From chapter "Narcissism"
Here’s a question: who figured out penicillin’s antibacterial qualities?
If you answer Alexander Fleming, I can, following QI, subtract points from your score and make a general hullabaloo. Then if you answer again with other scientists like Florey, Chain, or Heatley, I’ll subtract even more points and make even more of a hullabaloo. At this point you might get frustrated, call me a pedant, and throw out the name of Ernest Duchesne, a French physician who noticed that Arab stable boys at an army hospital intentionally kept their saddles in dark, moist rooms to encourage the growth of mold on them. When asked why, they said the mold helped horses heal more quickly from saddle sores. Duchesne then did some studies, wrote them up, and sent them to the Pasteur Institute, which didn’t even do him the courtesy of acknowledging receipt.But here’s the thing: if you throw out his name, I’ll subtract even more points and make even more of a hullabaloo.

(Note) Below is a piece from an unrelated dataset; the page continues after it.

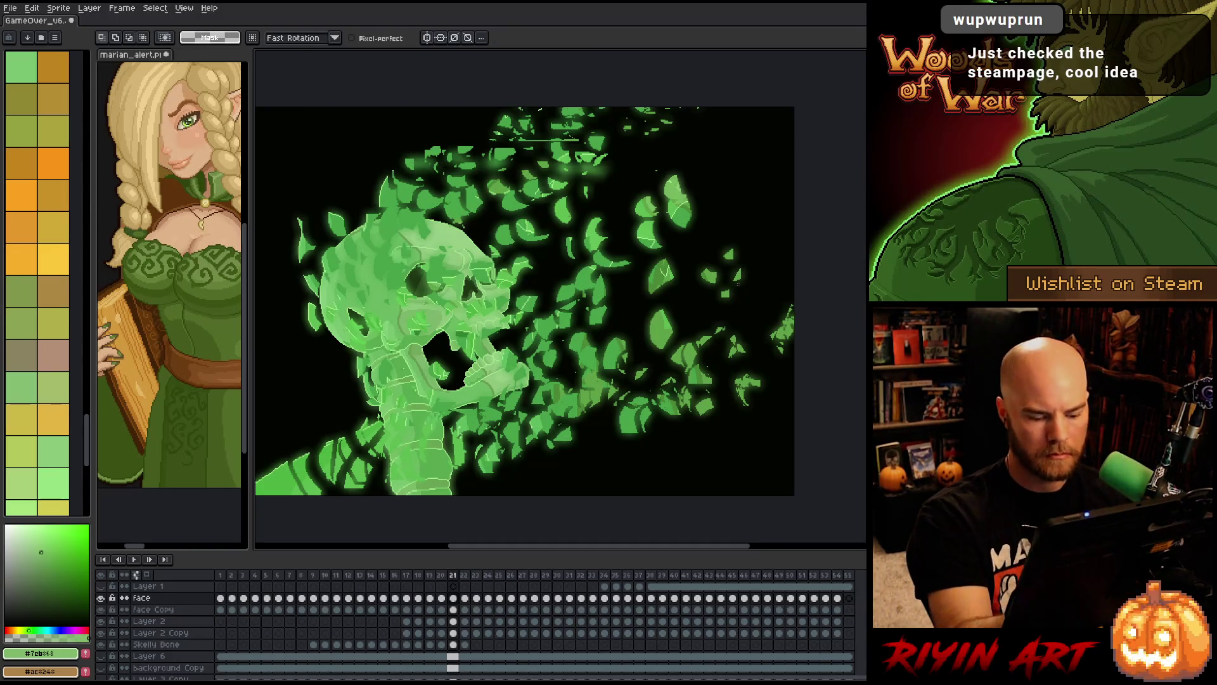
# - Remove the top leaf on frame 21, adjust a small leaf, and move to frame 22
pyautogui.moveTo(533, 137); pyautogui.dragTo(531, 141)
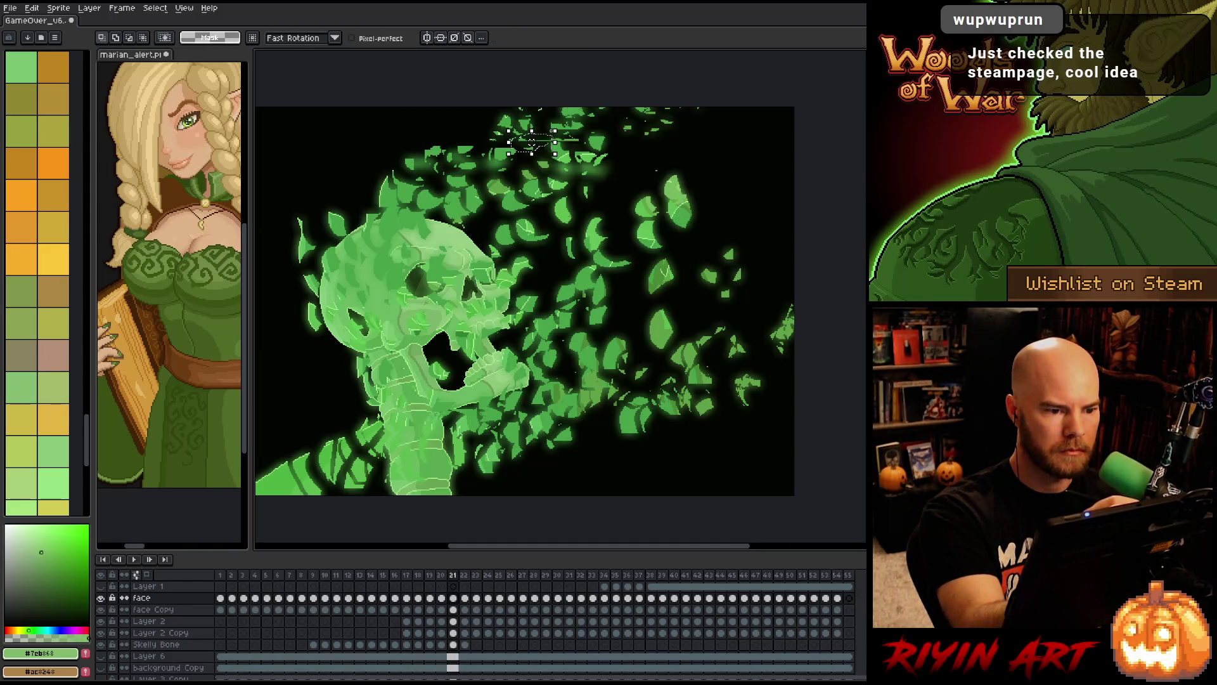
pyautogui.press('ctrl+x')
pyautogui.press('ctrl+v')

So then let’s say you do some heavy soul searching, and at last you say, “Fine, I get it. I was being racist. The real ones who figured it out were the Arab stable boys.”
I smile and say, “ That’s a very important realization, but you lose ten more points.” Then I make even more hullabaloo.
Surprisingly enough, instead of strangling me, you get up and start pacing the room. Five minutes pass. Ten. Then you turn to me, an intense look in your eyes, and say, “I’ve heard that during the Crusades, soldiers on all sides put moldy bread on their wounds. They discovered it helped their wounds heal. You’ve got to give me those points back now.”
Sadly, this leads to more lost points, and to more hullabaloo. Fortunately, it does not yet lead to you strangling me.
You say, “Oh, now I really get it! I was still being racist, and excluding Indigenous peoples. I’m sure that some of them figured it out.”
“I’m sure you’re right, but you lose ten more points.”
I can see your fingertips quiver as you hold yourself back from forming your hands into claws.
So let’s get to the point. Who discovered penicillin’s antibiotic qualities? Why, fungi did, a very long time ago, when fungi of the genus Penicillium were trying to figure out how to keep pesky bacteria from eating food—humans sometimes call this “spoiling food,” and I’m sure these fungi and bacteria say the same about some of the things we do—before the fungi could get to it. After all, bacteria reproduce a lot faster than fungi. Well, perhaps asked the fungi, what if we just trim their numbers a bit? What if we invent some way to kill the bacteria who try to eat our food? Let them eat some other cantaloupe, not this one. And thus, not only did the fungi invent, but also discover, and indeed figure out, penicillin’s antibacterial qualities. The same is true of nearly all classes of antibiotics: they were originally discovered and put in use by either fungi or other bacteria.
Perhaps this is when you move forward to strangle me. Not for pointing out the human supremacism inherent in the way this question is nearly always asked and answered, but for being so damned annoying about it.